Source: Global Times Published: 2019-5-4
To maintain its relations with Iran, a key partner on energy and the Belt and Road Initiative (BRI), China is unlikely to submit to unilateral sanctions by the US on Iranian oil exports, Chinese analysts said on Saturday, though some Chinese companies doing business with Iran feel the pressure.
The White House announced on April 21 that it would end oil purchase waivers by May 2 to Iran's five main customers, China, India, Turkey, Japan and South Korea, cutting Iran's access to its main source of foreign currency revenue.
Observers noted that China's energy security won't be affected too much since it has multiple overseas energy suppliers and diversified options for energy products, but this issue could become a new bargaining chip for the US in trade talks with China.
According to nasdaq.com, the latest price for Brent crude oil dropped to $70.85 on Friday from $73.80 on April 23.
Bai Ming, deputy director of the Ministry of Commerce's International Market Research Institute, said that the US doesn't want to see the international oil market panic, so it will ask other oil exporters and its allies, like Saudi Arabia, to maintain supply. "China has multiple overseas oil suppliers, so the US sanctions won't have a huge impact on China's energy security."
China is Iran's biggest oil customer, importing about 22 million tons of crude oil from Iran in 2018. But this only accounts for 6.3 percent of China's total crude oil imports, making Iran the seventh among China's overseas oil suppliers, the Xinhua News Agency reported in January.
However, it doesn't mean China will submit to the US and cut off its energy trade ties with Iran, because Iran is a key partner of China in economy, politics and security, as well as a key supporter of the China-proposed BRI, Hua Liming, a Middle East studies expert and a former Chinese ambassador to Iran, told the Global Times.
Chinese Foreign Ministry spokesperson Geng Shuang said on April 22 that China opposes the unilateral sanctions and so-called "long-arm jurisdictions" imposed by the US.
Iranian President Hassan Rouhani on Saturday called for the country to "resist and unite" against US pressure in what he called a "war on hope" against the Islamic Republic, AFP reported on Saturday.
Rouhani vowed that Iran would continue to supply oil to its major customers.
"Iran has the experience to deal with US sanctions. For example, it has a very close relationship with Iraq, and there are pipelines linking the two countries, so Iran could export its oil through Iraq, and China and other customers of Iranian oil could maintain their cooperation with Iran to some extent," Hua noted.
Opposition and concern
Despite the limited impact to China's energy security, some Chinese companies doing business with Iran are feeling the pressure.
A Chinese businessman who opened a company in Iran told the Global Times on condition of anonymity that the sanctions have an impact on Chinese companies in Iran, especially state-owned enterprises (SOEs) such as China National Petroleum Corporation (CNPC), Sinopec and Cosco Shipping.

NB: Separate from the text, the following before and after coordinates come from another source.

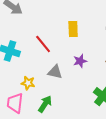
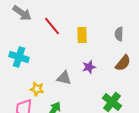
red line: (43, 44) -> (52, 26), moved

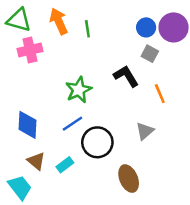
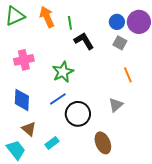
green triangle: (19, 20) -> (15, 16), turned -40
pink cross: (30, 50) -> (24, 60), moved
black L-shape: (126, 76) -> (84, 41), moved
cyan rectangle: (65, 165) -> (52, 143), moved

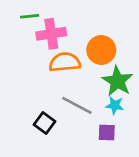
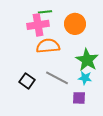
green line: (30, 16) -> (45, 12), moved
orange circle: (101, 50) -> (75, 24), moved
black square: (44, 123) -> (27, 81), moved

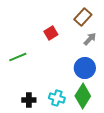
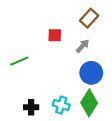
red square: (51, 33) -> (55, 35), turned 32
gray arrow: (90, 39) -> (83, 46), moved

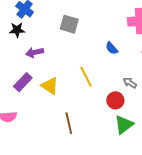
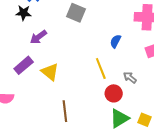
blue semicircle: (112, 48) -> (116, 41), turned 64
purple arrow: (35, 52) -> (38, 37), turned -30
yellow line: (86, 77) -> (101, 69), moved

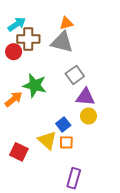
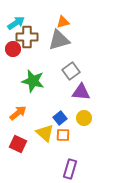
gray triangle: (62, 42) -> (59, 40), turned -30
orange arrow: (14, 99) -> (18, 113), moved
yellow circle: (88, 116) -> (84, 118), moved

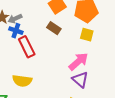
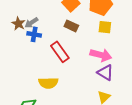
red rectangle: (27, 47) -> (60, 52), moved
pink arrow: (78, 61) -> (101, 55), turned 65

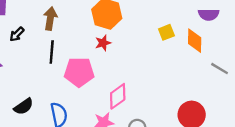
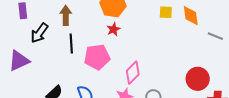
yellow square: (166, 32) -> (166, 12), turned 32
black arrow: (17, 34) -> (39, 33), size x1.5

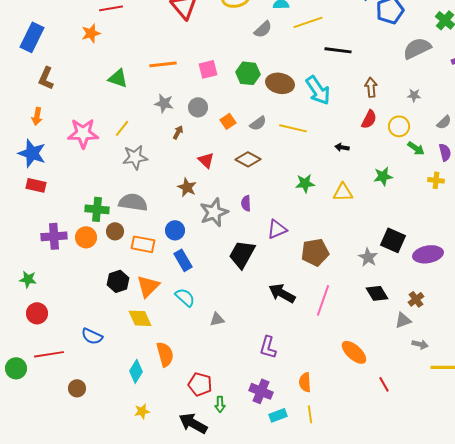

"Most SOEs signed a 'pay back' contract with the Iranian government, which states that Chinese firms invest and construct projects in Iran and Iran repay the investment in the form of petroleum exports. The sanctions could mean that Chinese firms are pouring money down the drain," the businessmen said.
As such, some Chinese companies have been leaving Iran, the source said. For example, the chief representative of Cosco in Iran will fly back to China soon and the Bank of Kunlun, the key Chinese conduit for transactions with Iran, halted business in Iran in late April, he noted.

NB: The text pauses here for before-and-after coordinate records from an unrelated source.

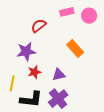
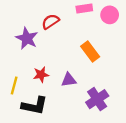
purple star: (26, 51) -> (27, 38), moved, turned 30
purple cross: (58, 99) -> (97, 99), moved

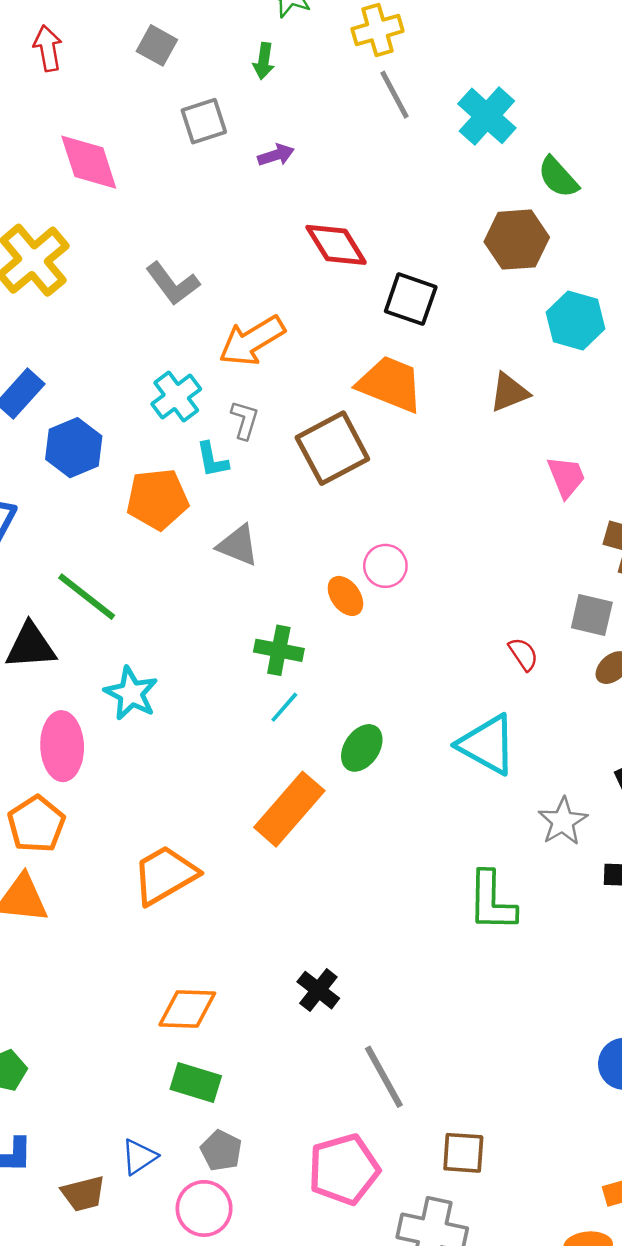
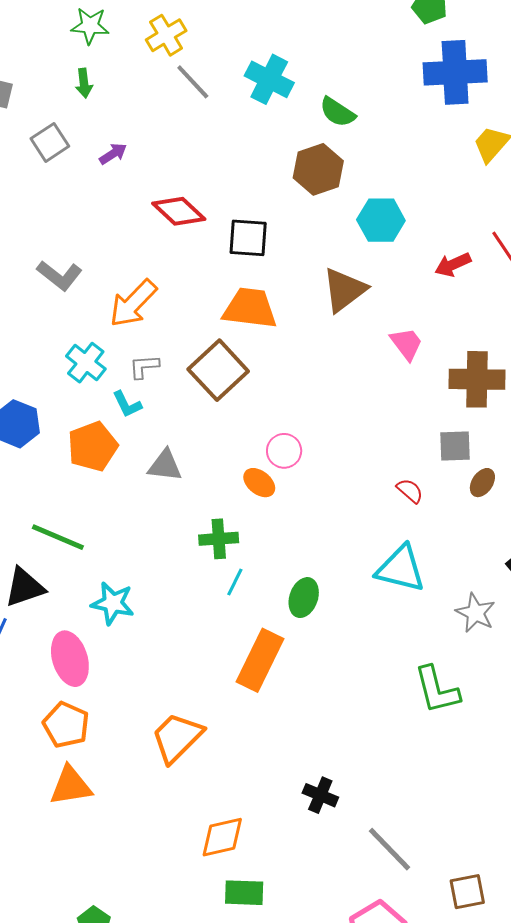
brown triangle: (509, 392) -> (344, 290), size x1.4
gray L-shape: (245, 420) -> (144, 367), turned -96

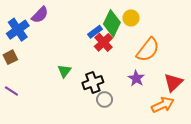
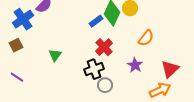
red cross: (103, 42) -> (104, 47), moved
orange semicircle: (148, 50) -> (146, 38), size x0.7
green triangle: (64, 71) -> (55, 55), moved

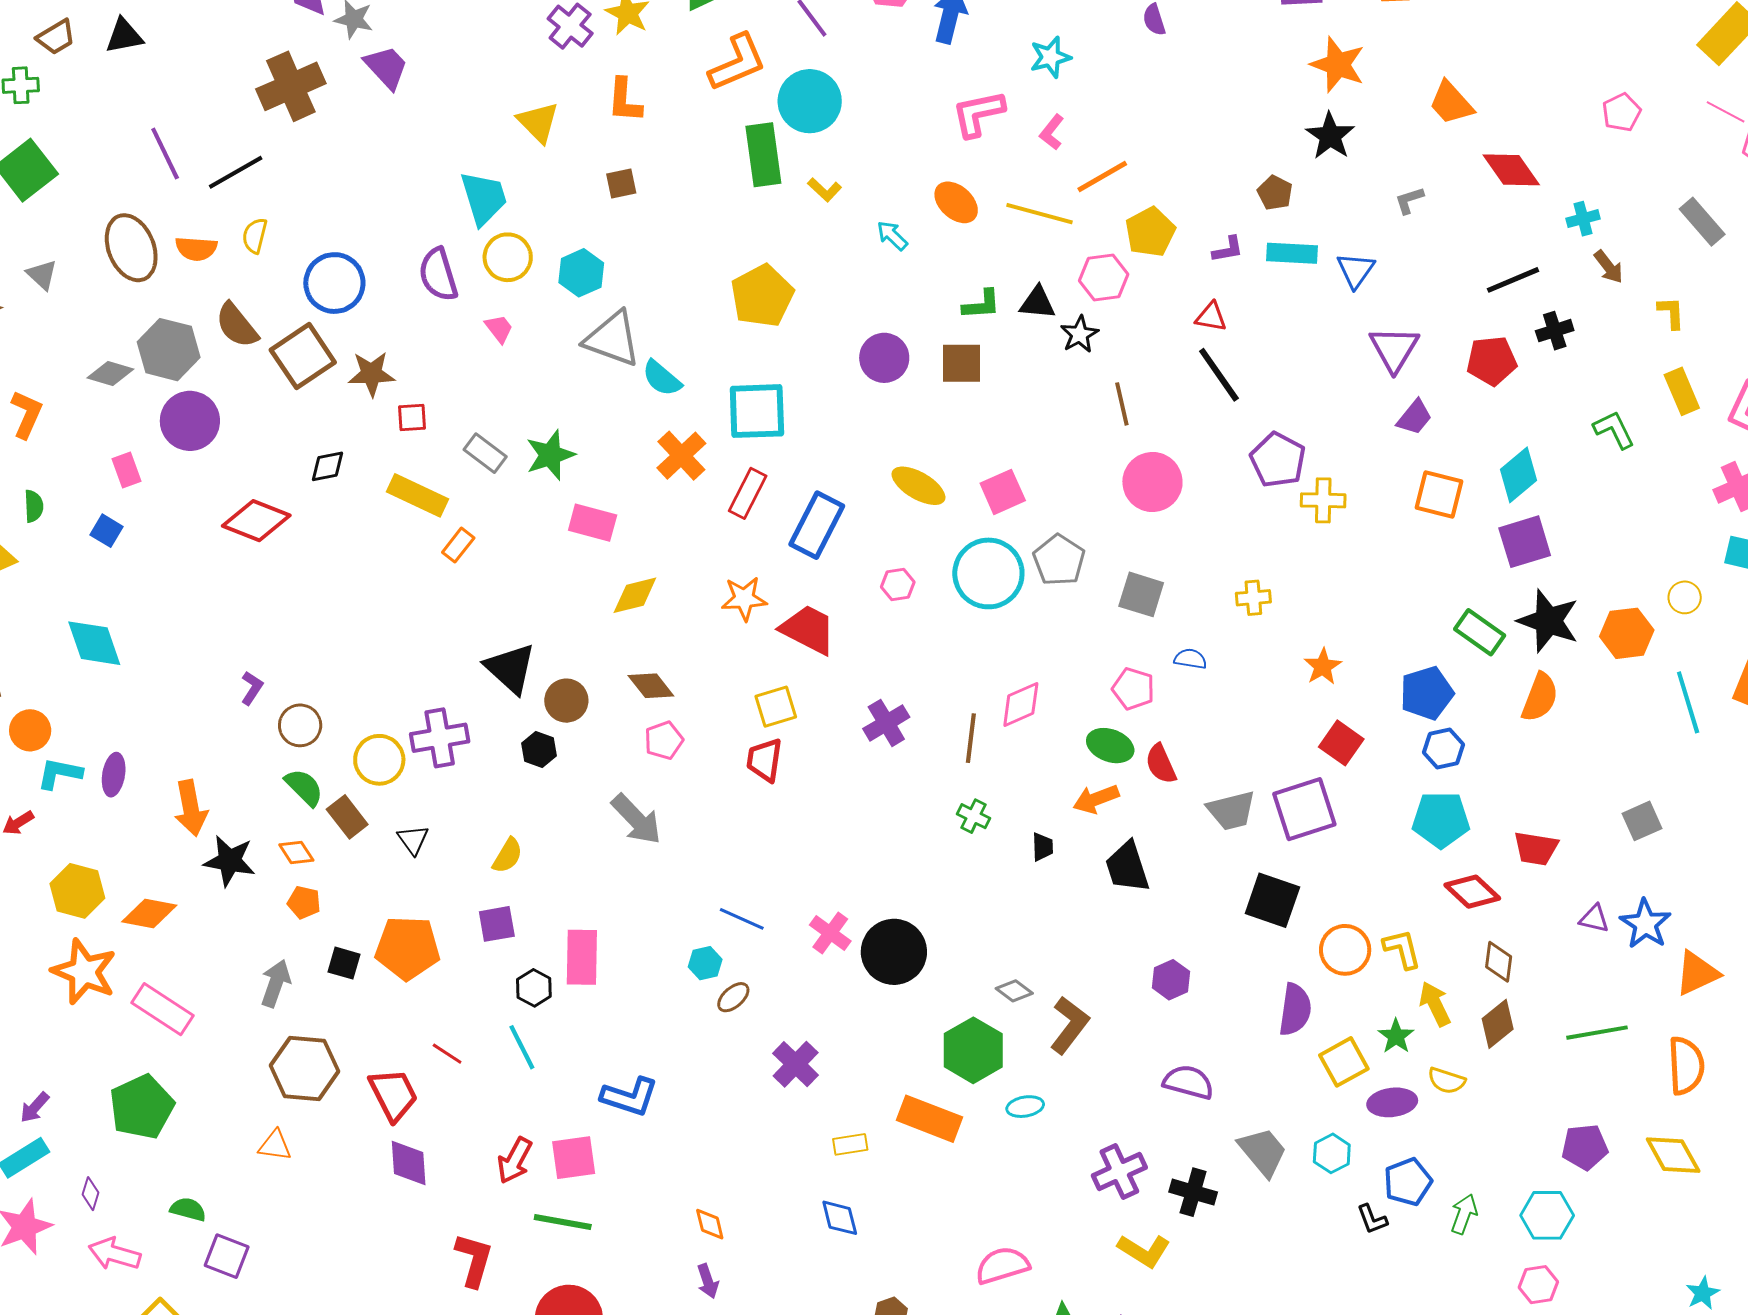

The businessman added that CNPC and Sinopec are closely watching the situation and will "certainly" suspend their businesses in the near future. "How to buy oil from other sources is of big concern to them," he said.
Even if Chinese oil companies choose to stay in Iran, they may have a hard time importing high-tech equipment for oil exploration, as some key parts are purchased from US allies such as France and Germany, the source noted.
Chinese companies which have expanded into overseas markets - in addition to Iran - are also concerned that they could suffer from US retaliation by other financial tools, such as being cut off from the US-controlled Society for Worldwide Interbank Financial Communications (SWIFT), if they did not abide by the sanctions.
SWIFT is a financial service messaging company vital for cross-border payments. Being blocked by the system means the user cannot either pay for imports or receive payments for exports.
As China-US trade talks enter a crucial stage, the US is looking for a new bargaining chip and China's oil imports from Iran could be the Trump administration's choice, Hua said.
Aside from China, other countries affected by the unilateral US action also expressed their opposition and concerns. The Voice of America quoted Turkish Foreign Minister Mevlut Cavusoglu as saying on Thursday that "This would have a cost. However you look at it, the unilateral decision made by the US is adversely affecting everyone," and "The US should review its decisions."
Indian Foreign Minister Sushma Swaraj also called for "flexibility"from the US when she called US Secretary of State Mike Pompeo.
Hua Liming is a senior fellow of Chongyang Institute for Financial Studies at Renmin University of China.